Goal of the exercise:
Please rewrite the items below, swapping every "Monday" for "Mon" and leaving everything else the same, but omit the pictures.

Extracted records:
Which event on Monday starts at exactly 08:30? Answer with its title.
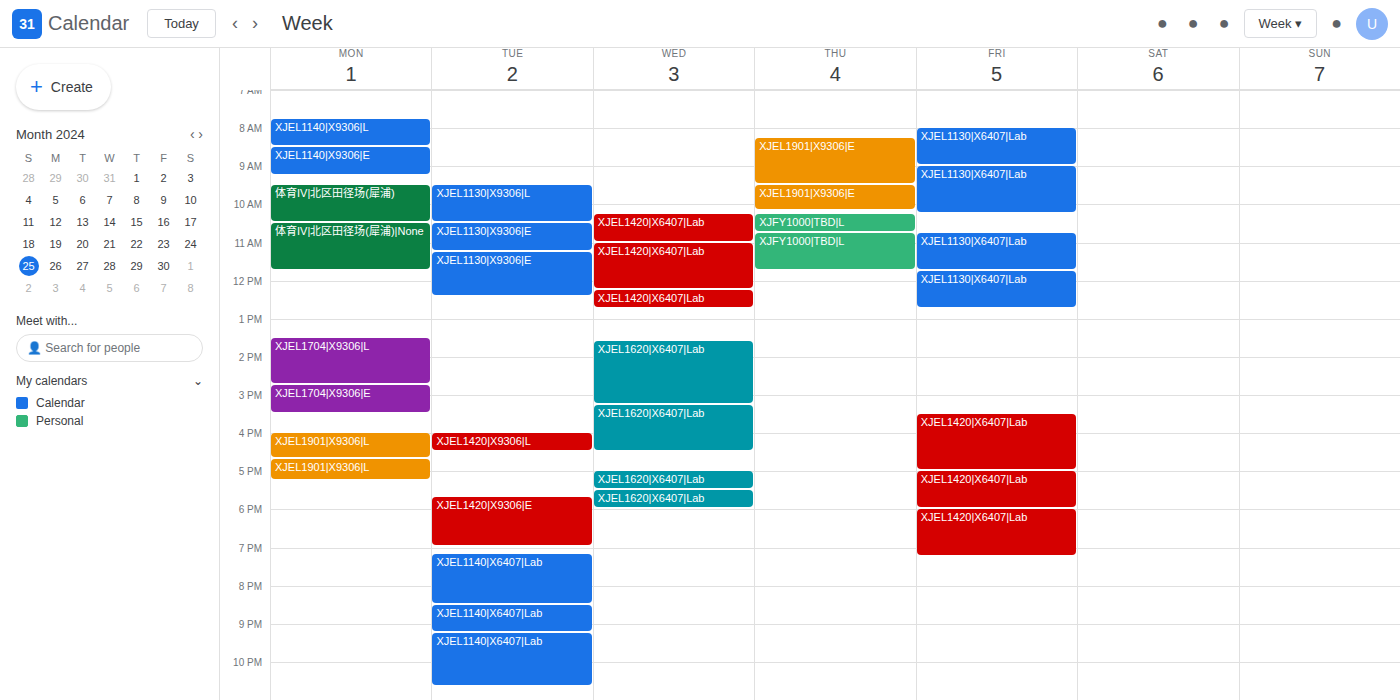
"XJEL1140|X9306|E"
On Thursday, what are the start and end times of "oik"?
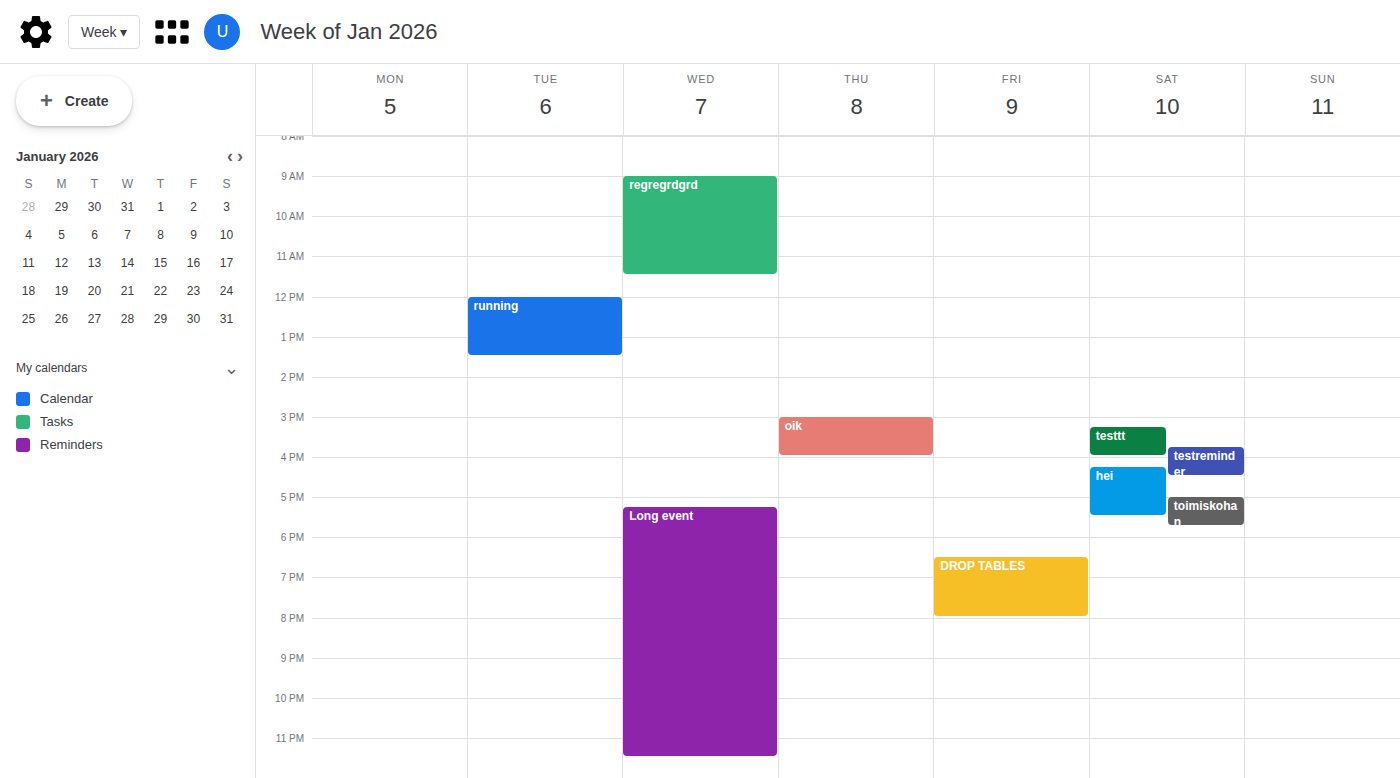
3:00 PM to 4:00 PM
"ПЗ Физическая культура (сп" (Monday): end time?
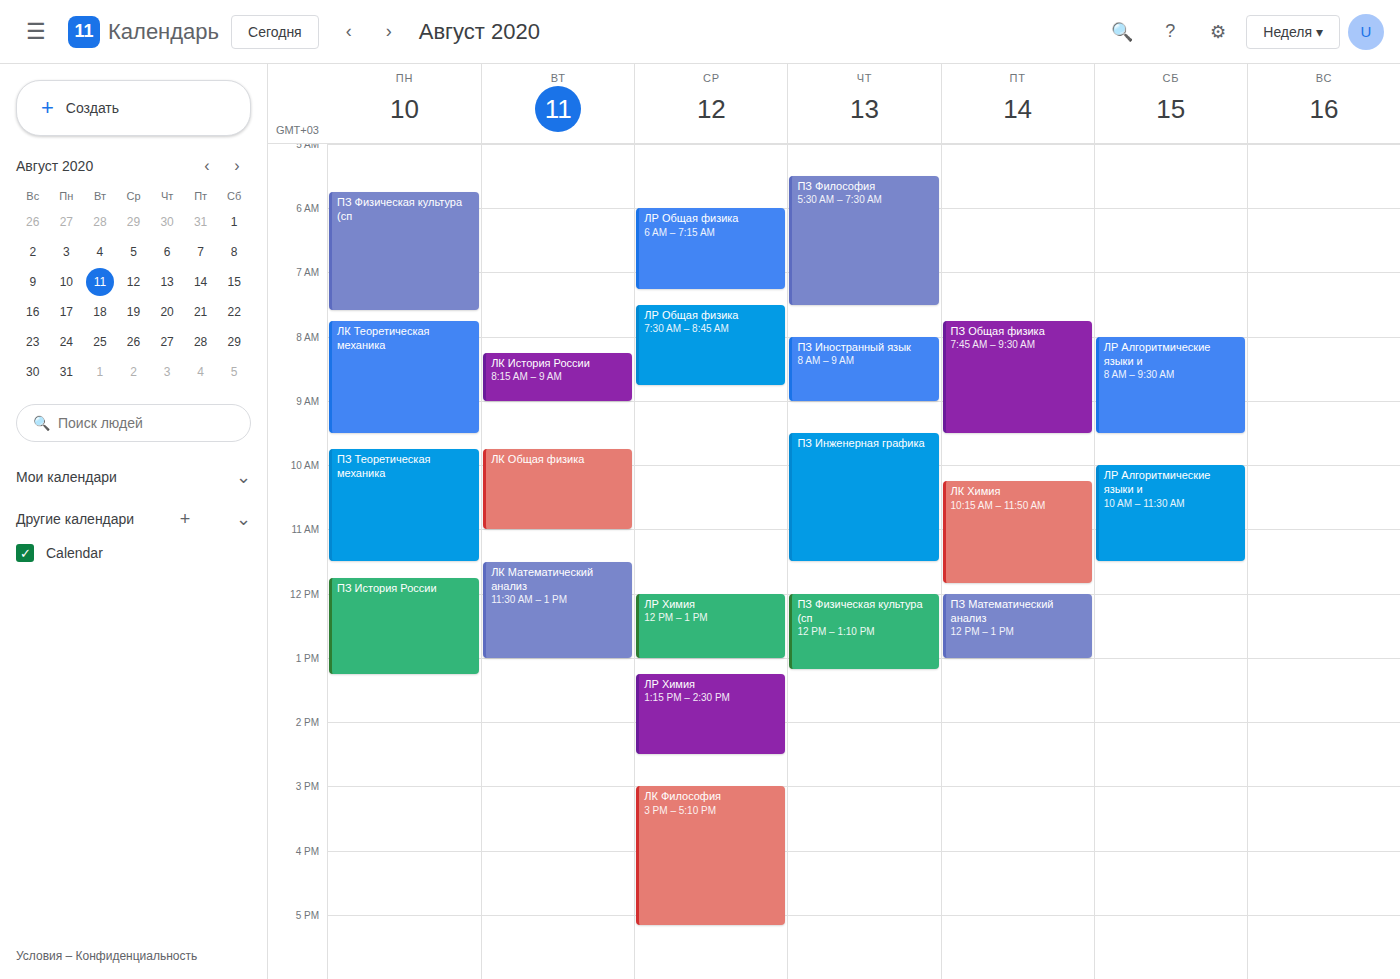
07:35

Answer in full:
Which event on Mon starts at exactly 08:30? Answer with its title.
"XJEL1140|X9306|E"
On Thursday, what are the start and end times of "oik"?
3:00 PM to 4:00 PM
"ПЗ Физическая культура (сп" (Mon): end time?
07:35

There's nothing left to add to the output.